Two main strategies are used:

  • Dynamic Masking offers an altered view of the real data without modifying it. Some users may only read the masked data, others may access the authentic version.

  • Permanent Destruction is the definitive action of substituting the sensitive information with uncorrelated data. Once processed, the authentic data cannot be retrieved.

The data can be altered with several techniques:

  1. Deletion or Nullification simply removes data.

  2. Static Subtitution consistently replaces the data with a generic values. For instance: replacing all values of TEXT column with the value "CONFIDENTIAL".

  3. Variance is the action of "shifting" dates and numeric values. For example, by applying a +/- 10% variance to a salary column, the dataset will remain meaningful.

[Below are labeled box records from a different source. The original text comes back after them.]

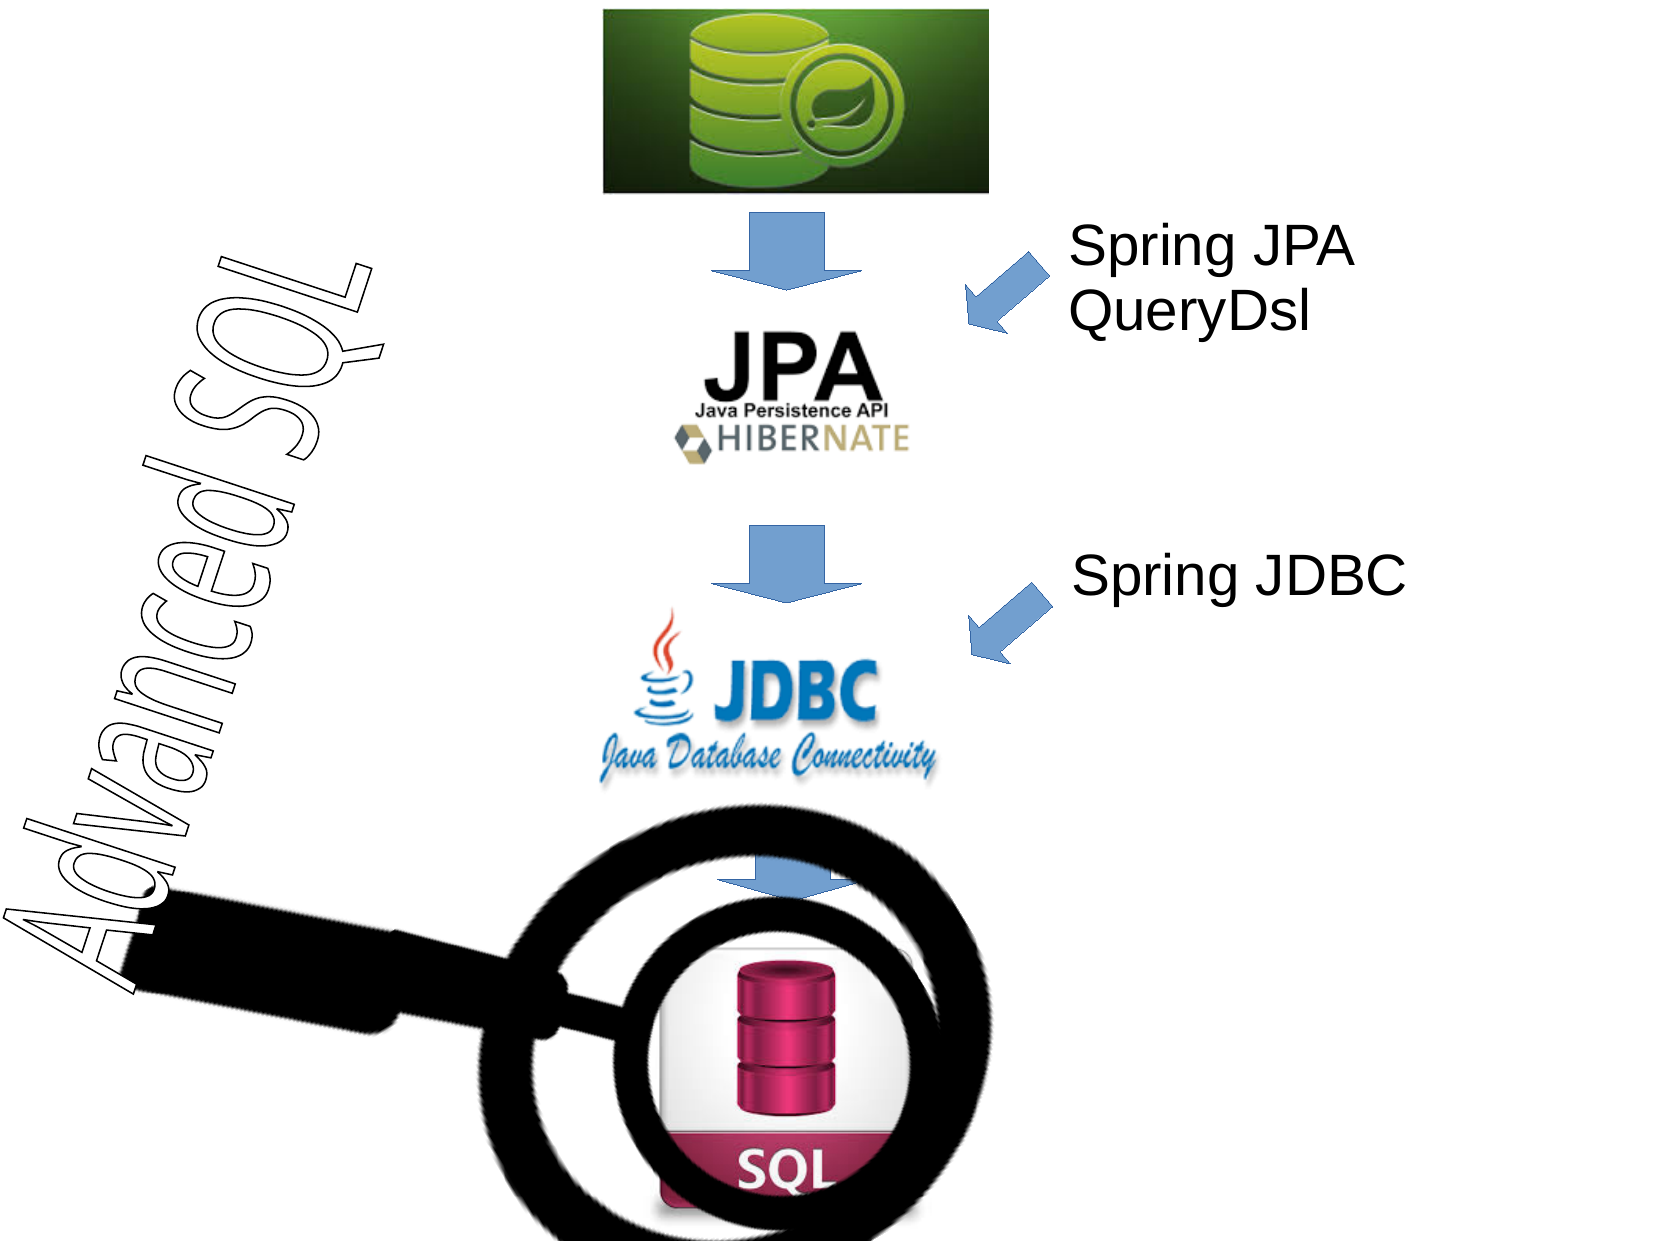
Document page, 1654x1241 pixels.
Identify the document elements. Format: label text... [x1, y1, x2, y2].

text_box Advanced SQL [141, 593, 253, 659]
text_box Advanced SQL [218, 256, 372, 313]
text_box Advanced SQL [98, 723, 214, 792]
text_box [965, 251, 1050, 334]
picture [602, 8, 989, 195]
text_box Advanced SQL [23, 818, 176, 909]
picture [666, 325, 922, 466]
text_box Advanced SQL [73, 768, 189, 836]
text_box Advanced SQL [3, 908, 157, 995]
text_box Advanced SQL [158, 542, 271, 607]
text_box Spring JDBC [1056, 535, 1424, 616]
text_box Spring JPA QueryDsl [1053, 205, 1371, 351]
text_box [968, 582, 1053, 664]
text_box Advanced SQL [174, 370, 319, 460]
text_box [711, 212, 862, 291]
picture [96, 535, 1081, 1241]
text_box Advanced SQL [114, 656, 236, 733]
text_box Advanced SQL [197, 297, 384, 387]
text_box Advanced SQL [142, 455, 295, 546]
picture [131, 883, 154, 897]
text_box [749, 525, 862, 603]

  4. Generalization reduces the accuracy of the data by replacing it with a range of values. Instead of saying "Bob is 28 years old", you can say "Bob is between 20 and 30 years old". This is useful for analytics because the data remains true.

  5. Shuffling mixes values within the same columns. This method is open to being reversed if the shuffling algorithm can be deciphered.

  6. Randomization replaces sensitive data with random-but-plausible values. The goal is to avoid any identification from the data record while remaining suitable for testing, data analysis and data processing.

  7. Partial scrambling is similar to static substitution but leaves out some part of the data. For instance : a credit card number can be replaced by '40XX XXXX XXXX XX96'

  8. Custom rules are designed to alter data following specific needs. For instance, randomizing simultanously a zipcode and a city name while keeping them coherent.

Please note that Encryption and Hashing are not considered as anonymization techniques, because they requires additional information (a private key or a salt) and if this information is stolen, then the authentic data can be revealed.